Chapter 12: Practical advice is often the advice you're most likely to ignore
Almost 9 years ago I helped start a company called We&Co. We were an Atlanta based startup focused on the hospitality industry (a far cry from what we're doing today but that's a blog for another day). At the time, Scoutmob was the ATL startup focused on hospitality. We reached out to the founders, Mike Tavani and Davíd Payne and asked if we could pick their brains a bit. We honestly didn't expect a response because, you know, they were real cool guys working on real cool stuff and we were just this dumb little company. Much to my surprise, they said "sure, come on over".
We met with them after we'd been a company only a few months. We had an app that had just landed in the app store and not much else. We spent about an hour with them getting some real damn good advice I'm sure. Often when you meet with more seasoned founders you get really lofty advice that's hard to wrap your arms around. "Build something people love". Well no shit. Thanks. Or "make it look awesome". Great, thanks for the hot tip.
But in this meeting, one piece of advice really practical advice stuck out to me:
"Automate nothing right now. You'll be tempted to build this gnarly backend admin thing that automates a bunch of stuff. Don't do it. You have no idea what you're actually building. Therefore, you don't know what to automate".
I recall nodding my head and said "ok. thanks". We left their offices on the westside of Atlanta and went back to our dumpy little garage office. And what did we do LITERALLY THAT DAY?
We started building a bitchin' backend admin. We automated stuff. We built in all these analytics. It was neat stuff man. Our customers were gonna love it. It took us about 3 months if I recall. So that was 3 months of building admin stuff and not consumer facing stuff. Time well spent! Suck it Scoutmob!

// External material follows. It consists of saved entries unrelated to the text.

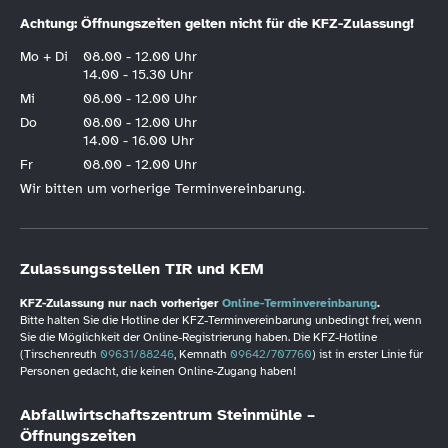
Achtung: Öffnungszeiten gelten nicht für die KFZ-Zulassung!
Mo + Di
08.00 - 12.00 Uhr
14.00 - 15.30 Uhr
Mi
08.00 - 12.00 Uhr
Do
08.00 - 12.00 Uhr
14.00 - 16.00 Uhr
Fr
08.00 - 12.00 Uhr
Wir bitten um vorherige Terminvereinbarung.
Zulassungsstellen TIR und KEM
KFZ-Zulassung nur nach vorheriger
Online-Terminvereinbarung
.
Bitte halten Sie die Hotline der KFZ-Terminvereinbarung unbedingt frei, wenn
Sie die Möglichkeit der Online-Registrierung haben. Die KFZ-Hotline
(Tirschenreuth
09631/88246
, Kemnath
09642/707760
) ist in erster Linie für
Personen gedacht, die keinen Online-Zugang haben!
Abfallwirtschaftszentrum Steinmühle –
Öffnungszeiten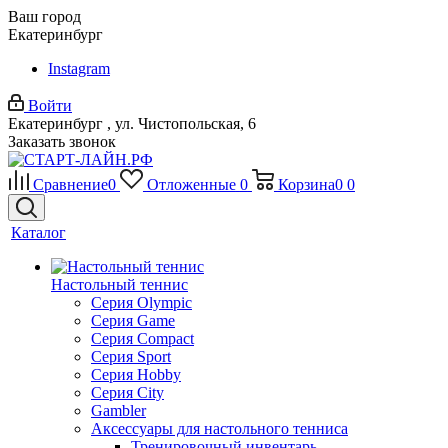
Ваш город
Екатеринбург
Instagram
Войти
Екатеринбург , ул. Чистопольская, 6
Заказать звонок
Сравнение
0
Отложенные
0
Корзина
0
0
Каталог
Настольный теннис
Серия Olympic
Серия Game
Серия Compact
Серия Sport
Серия Hobby
Серия City
Gambler
Аксессуары для настольного тенниса
Тренировочный инвентарь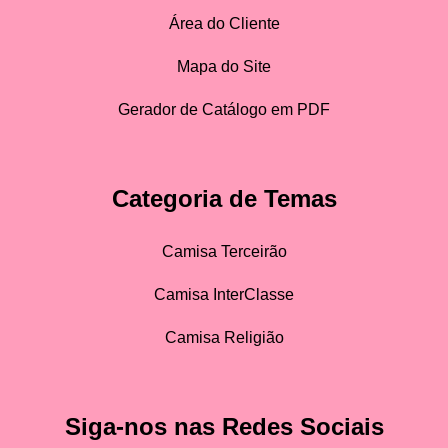
Área do Cliente
Mapa do Site
Gerador de Catálogo em PDF
Categoria de Temas
Camisa Terceirão
Camisa InterClasse
Camisa Religião
Siga-nos nas Redes Sociais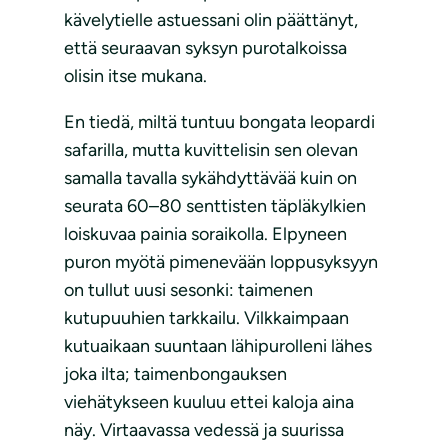
kävelytielle astuessani olin päättänyt,
että seuraavan syksyn purotalkoissa
olisin itse mukana.
En tiedä, miltä tuntuu bongata leopardi
safarilla, mutta kuvittelisin sen olevan
samalla tavalla sykähdyttävää kuin on
seurata 60–80 senttisten täpläkylkien
loiskuvaa painia soraikolla. Elpyneen
puron myötä pimenevään loppusyksyyn
on tullut uusi sesonki: taimenen
kutupuuhien tarkkailu. Vilkkaimpaan
kutuaikaan suuntaan lähipurolleni lähes
joka ilta; taimenbongauksen
viehätykseen kuuluu ettei kaloja aina
näy. Virtaavassa vedessä ja suurissa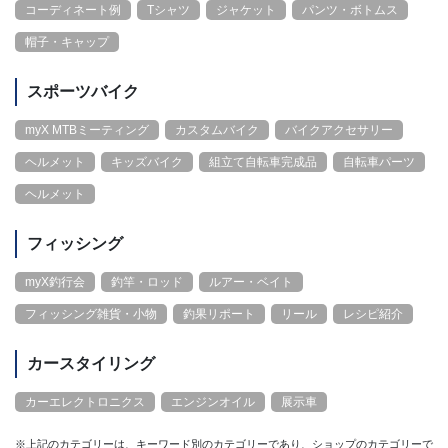
コーディネート例
Tシャツ
ジャケット
パンツ・ボトムス
帽子・キャップ
スポーツバイク
myX MTBミーティング
カスタムバイク
バイクアクセサリー
ヘルメット
キッズバイク
組立て自転車完成品
自転車パーツ
ヘルメット
フィッシング
myX釣行会
釣竿・ロッド
ルアー・ベイト
フィッシング雑貨・小物
釣果リポート
リール
レシピ紹介
カースタイリング
カーエレクトロニクス
エンジンオイル
展示車
※上記のカテゴリーは、キーワード別のカテゴリーであり、ショップのカテゴリーで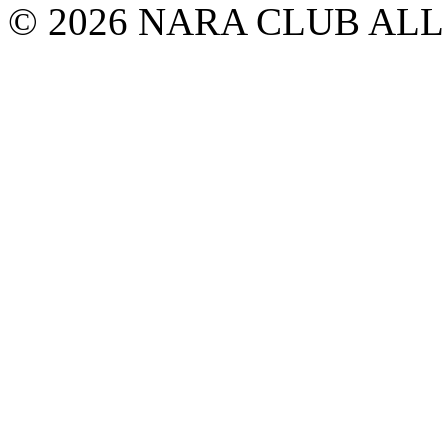
© 2026 NARA CLUB ALL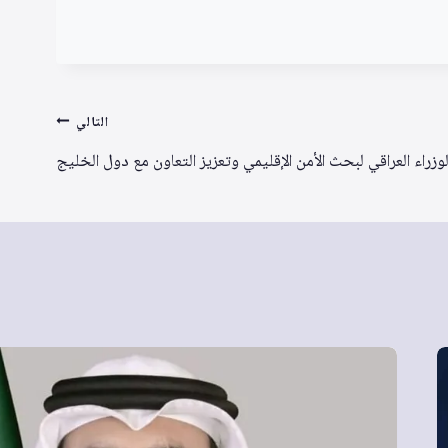
التالي
زراء العراقي لبحث الأمن الإقليمي وتعزيز التعاون مع دول الخليج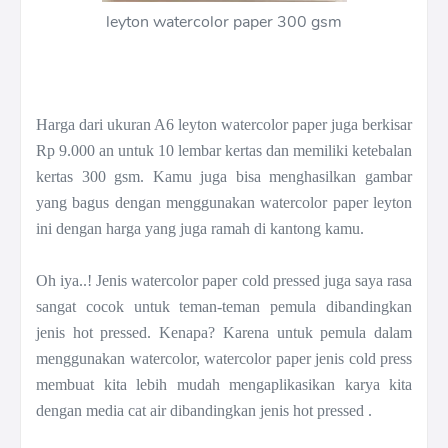
leyton watercolor paper 300 gsm
Harga dari ukuran A6 leyton watercolor paper juga berkisar
Rp 9.000 an untuk 10 lembar kertas dan memiliki ketebalan
kertas 300 gsm. Kamu juga bisa menghasilkan gambar
yang bagus dengan menggunakan watercolor paper leyton
ini dengan harga yang juga ramah di kantong kamu.
Oh iya..! Jenis watercolor paper cold pressed juga saya rasa
sangat cocok untuk teman-teman pemula dibandingkan
jenis hot pressed. Kenapa? Karena untuk pemula dalam
menggunakan watercolor, watercolor paper jenis cold press
membuat kita lebih mudah mengaplikasikan karya kita
dengan media cat air dibandingkan jenis hot pressed .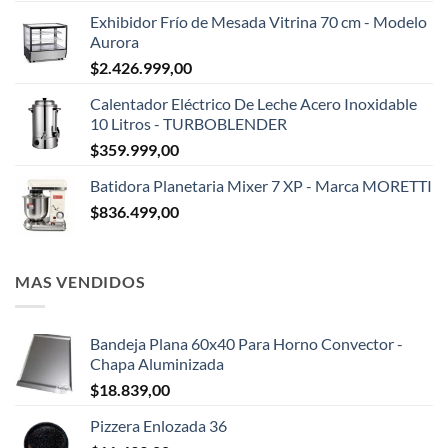
Exhibidor Frío de Mesada Vitrina 70 cm - Modelo
Aurora
$
2.426.999,00
Calentador Eléctrico De Leche Acero Inoxidable
10 Litros - TURBOBLENDER
$
359.999,00
Batidora Planetaria Mixer 7 XP - Marca MORETTI
$
836.499,00
MAS VENDIDOS
Bandeja Plana 60x40 Para Horno Convector -
Chapa Aluminizada
$
18.839,00
Pizzera Enlozada 36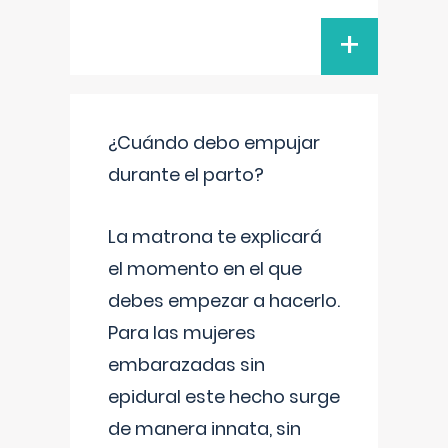
+
¿Cuándo debo empujar
durante el parto?
La matrona te explicará
el momento en el que
debes empezar a hacerlo.
Para las mujeres
embarazadas sin
epidural este hecho surge
de manera innata, sin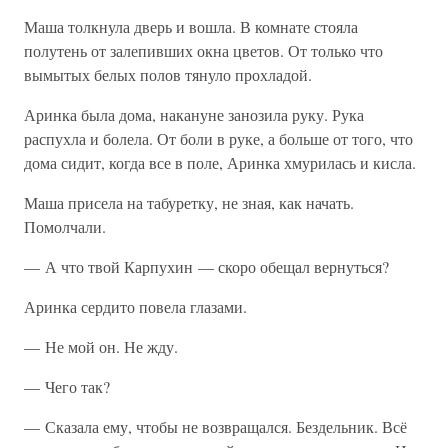
Маша толкнула дверь и вошла. В комнате стояла
полутень от залепивших окна цветов. От только что
вымытых белых полов тянуло прохладой.
Аринка была дома, накануне занозила руку. Рука
распухла и болела. От боли в руке, а больше от того, что
дома сидит, когда все в поле, Аринка хмурилась и кисла.
Маша присела на табуретку, не зная, как начать.
Помолчали.
— А что твой Карпухин — скоро обещал вернуться?
Аринка сердито повела глазами.
— Не мой он. Не жду.
— Чего так?
— Сказала ему, чтобы не возвращался. Бездельник. Всё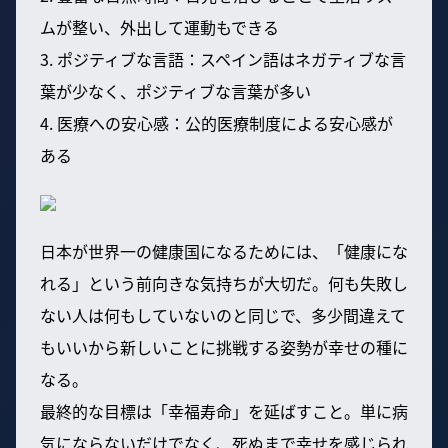
ムが整い、外出して運動もできる
3. ポジティブな言語：スペイン語はネガティブな言
葉が少なく、ポジティブな言葉が多い
4. 医療への安心感：公的医療制度による安心感が
ある
日本が世界一の健康国になるためには、「健康にな
れる」という前向きな気持ちが大切だ。何も失敗し
ない人は何もしていないのと同じで、多少間違えて
もいいから新しいことに挑戦する姿勢が幸せの種に
なる。
最終的な目標は「幸福寿命」を延ばすこと。単に病
気にならないだけでなく、死ぬまで幸せを感じられ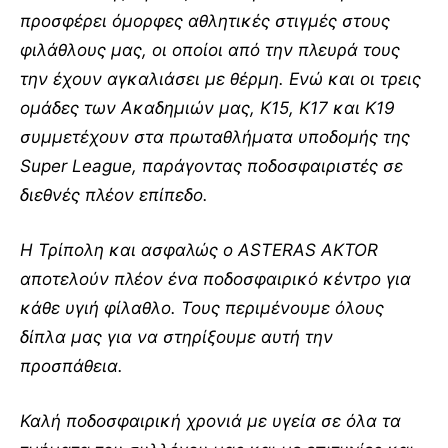
προσφέρει όμορφες αθλητικές στιγμές στους
φιλάθλους μας, οι οποίοι από την πλευρά τους
την έχουν αγκαλιάσει με θέρμη. Ενώ και οι τρεις
ομάδες των Ακαδημιών μας, Κ15, Κ17 και Κ19
συμμετέχουν στα πρωταθλήματα υποδομής της
Super League, παράγοντας ποδοσφαιριστές σε
διεθνές πλέον επίπεδο.
Η Τρίπολη και ασφαλώς ο ASTERAS AKTOR
αποτελούν πλέον ένα ποδοσφαιρικό κέντρο για
κάθε υγιή φίλαθλο. Τους περιμένουμε όλους
δίπλα μας για να στηρίξουμε αυτή την
προσπάθεια.
Καλή ποδοσφαιρική χρονιά με υγεία σε όλα τα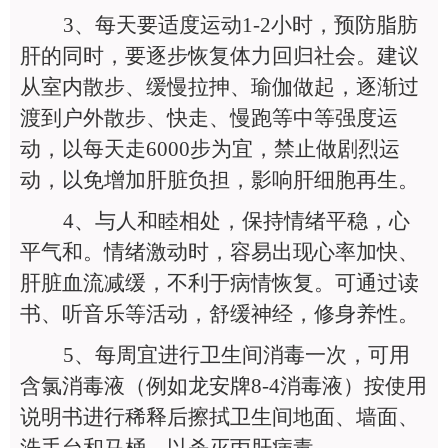
3
、每天要适度运动1-2小时，预防脂肪
肝的同时，要逐步恢复体力回归社会。建议
从室内散步、缓慢拉抻、瑜伽做起，逐渐过
渡到户外散步、快走、慢跑等中等强度运
动，以每天走6000步为宜，禁止做剧烈运
动，以免增加肝脏负担，影响肝细胞再生。
4
、与人和睦相处，保持情绪平稳，心
平气和。情绪激动时，容易出现心率加快、
肝脏血流减缓，不利于病情恢复。可通过读
书、听音乐等活动，舒缓神经，修身养性。
5
、每周宜进行卫生间消毒一次，可用
含氯消毒液（例如龙安牌8-4消毒液）按使用
说明书进行稀释后擦拭卫生间地面、墙面、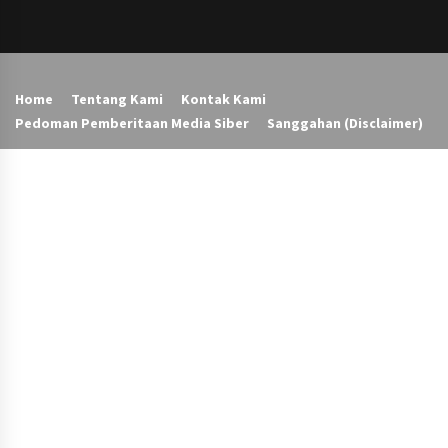
Home
Tentang Kami
Kontak Kami
Pedoman Pemberitaan Media Siber
Sanggahan (Disclaimer)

Except we had no customers. And they didn't love it. Because what we had built....they didn't need. Or want. We wasted 3 months on something we had been specifically told NOT to do by people who knew a lot more than we did. Such is life I suppose (and such is dispensing advice to new founders; prepare for them to ignore it all).
But it's one of those things that really stuck with me. So much so in fact that I spent the last 20 minutes "cleaning" some data for a beta product of ours that helps healthcare organizations track how much medicine is distributed in remote parts of the world to treat a Neglected Tropical Disease called Schistosomiasis (I totally spelled that without having to look it up!).
The data is collected with SMS because it's the only reliable transport protocol that will work on any kind of phone virtually anywhere in the world. However, as you can imagine, the data comes in unstructured. Given that this product of ours is still in beta, it would be tempted to automate the cleaning of the data. That is, write a bunch of code that can extract the values we want from the mountain of text that can (and does) come in via SMS. This is year THREE of the client using this part of our platform and to this point, we've only automated about 75% of the data cleaning. The other 25% is done by hand. By our team and yours truly. Automating the remaining 25% would take weeks and for what – something we can do by hand in about an hour? On top of that, seeing the actual data helps us understand what's actually happening in the field (going to the field is also helpful).
Will we automate the rest of this? Right now we're only doing this for 1 client in 1 country so the answer is....no. But if we scale this beyond a single client in a single country? Maybe :)
Many thanks to Michael and David for being patient enough to wait 9 years for me to take their advice.